Count the lines below that hold "Elfogadás". Give the number without comment.

==*==

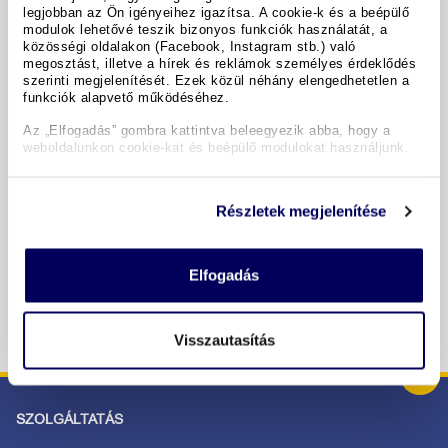
legjobban az Ön igényeihez igazítsa. A cookie-k és a beépülő
modulok lehetővé teszik bizonyos funkciók használatát, a
A hotel részletei
közösségi oldalakon (Facebook, Instagram stb.) való
megosztást, illetve a hírek és reklámok személyes érdeklődés
szerinti megjelenítését. Ezek közül néhány elengedhetetlen a
funkciók alapvető működéséhez.
Időpontok & árak
Az „Elfogadás” gombra kattintva beleegyezik abba, hogy a
weboldalunkon cookie-kat és beépülő modulokat használjunk.
Copyright GIATA 2004 - 2026. Multilingual, powered by
www.giata.com for client no. 122148
Részletek megjelenítése
BIZTONSÁGOS RENDELÉS ÉS FIZETÉS
Elfogadás
Visszautasítás
SZOLGÁLTATÁS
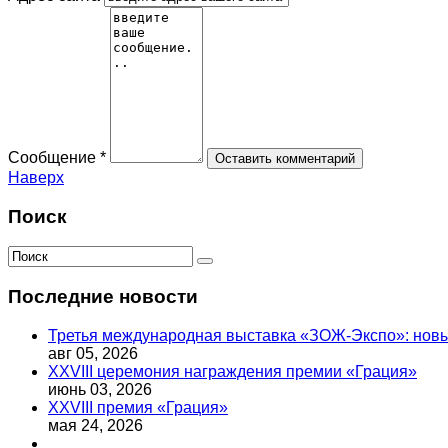
Сообщение *
Наверх
Поиск
Последние новости
Третья международная выставка «ЗОЖ-Экспо»: новый
авг 05, 2026
XXVIII церемония награждения премии «Грация»
июнь 03, 2026
XXVIII премия «Грация»
мая 24, 2026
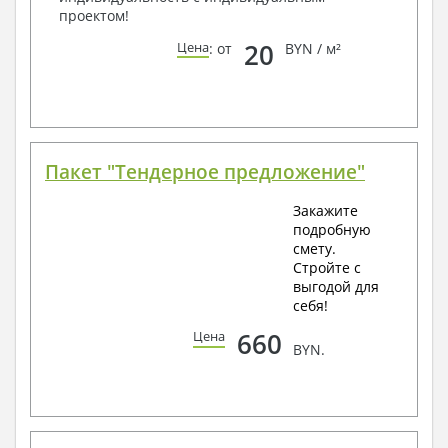
проектом!
20
Цена
: от
BYN / м²
Пакет "Тендерное предложение"
Закажите
подробную
смету.
Стройте с
выгодой для
себя!
660
Цена
BYN.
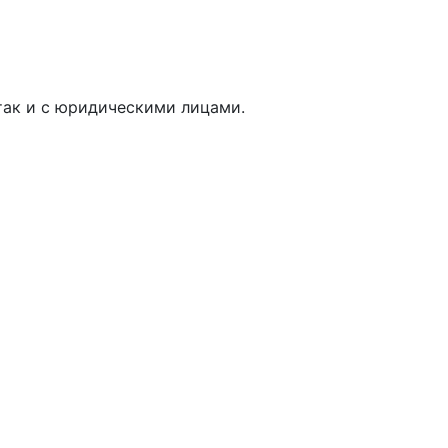
так и с юридическими лицами.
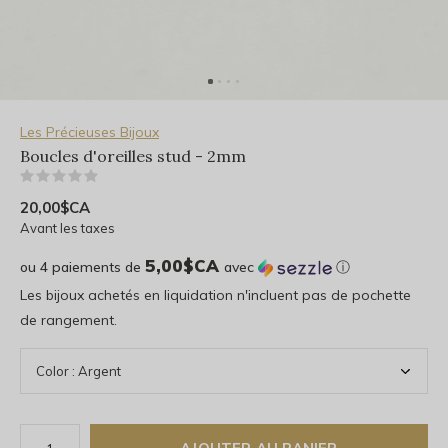
Les Précieuses Bijoux
Boucles d'oreilles stud - 2mm
(0)
20,00$CA
Avant les taxes
5,00$CA
ou 4 paiements de
avec
ⓘ
Les bijoux achetés en liquidation n'incluent pas de pochette
de rangement.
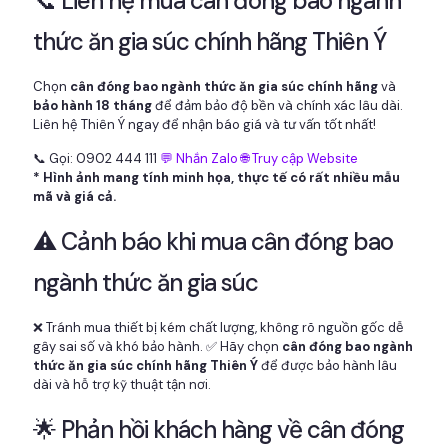
📞 Liên hệ mua cân đóng bao ngành
thức ăn gia súc chính hãng Thiên Ý
Chọn
cân đóng bao ngành thức ăn gia súc chính hãng
và
bảo hành 18 tháng
để đảm bảo độ bền và chính xác lâu dài.
Liên hệ Thiên Ý ngay để nhận báo giá và tư vấn tốt nhất!
📞 Gọi: 0902 444 111
💬 Nhắn Zalo
🌐 Truy cập Website
* Hình ảnh mang tính minh họa, thực tế có rất nhiều mẫu
mã và giá cả.
⚠️ Cảnh báo khi mua cân đóng bao
ngành thức ăn gia súc
❌ Tránh mua thiết bị kém chất lượng, không rõ nguồn gốc dễ
gây sai số và khó bảo hành. ✅ Hãy chọn
cân đóng bao ngành
thức ăn gia súc chính hãng Thiên Ý
để được bảo hành lâu
dài và hỗ trợ kỹ thuật tận nơi.
🌟 Phản hồi khách hàng về cân đóng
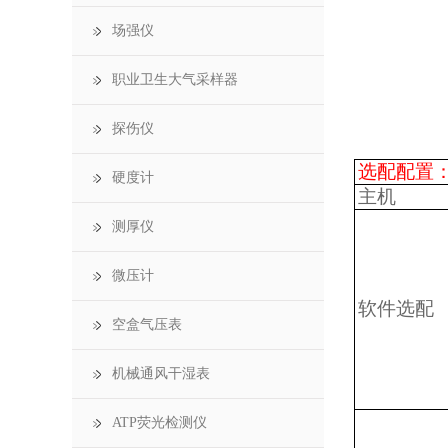
场强仪
职业卫生大气采样器
探伤仪
选配配置
硬度计
主机
测厚仪
微压计
软件选配
空盒气压表
机械通风干湿表
ATP荧光检测仪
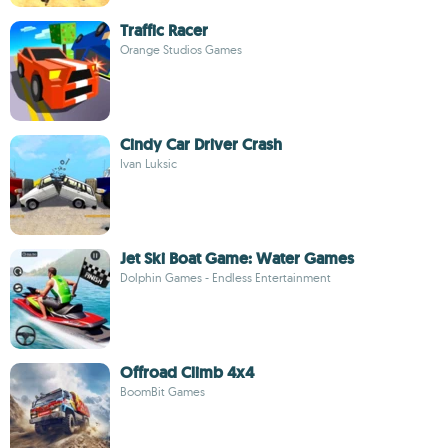
Traffic Racer
Orange Studios Games
Cindy Car Driver Crash
Ivan Luksic
Jet Ski Boat Game: Water Games
Dolphin Games - Endless Entertainment
Offroad Climb 4x4
BoomBit Games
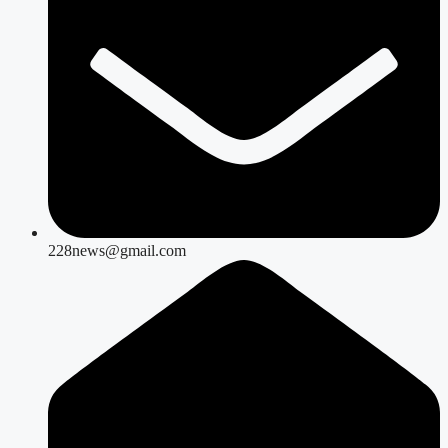
228news@gmail.com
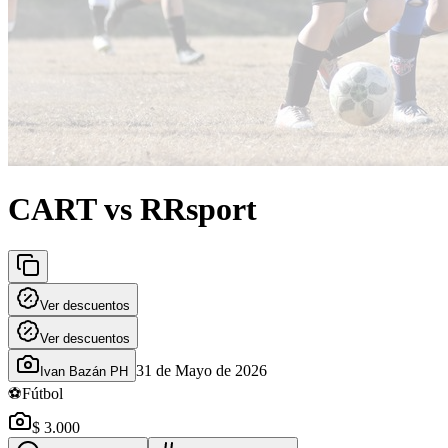
CART vs RRsport
Ver descuentos
Ver descuentos
31 de Mayo de 2026
Ivan Bazán PH
⚽
Fútbol
$ 3.000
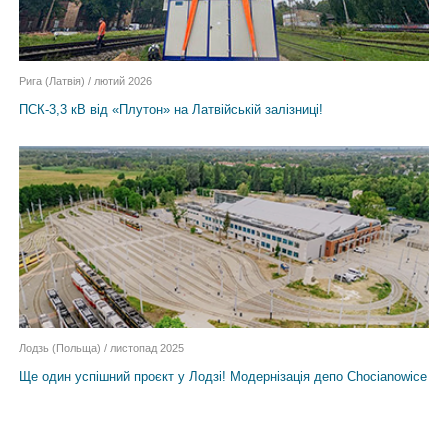
Рига (Латвія) / лютий 2026
ПСК-3,3 кВ від «Плутон» на Латвійській залізниці!
Лодзь (Польща) / листопад 2025
Ще один успішний проєкт у Лодзі! Модернізація депо Chocianowice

==*==

ANSWER FOR THIS EXERCISE: 2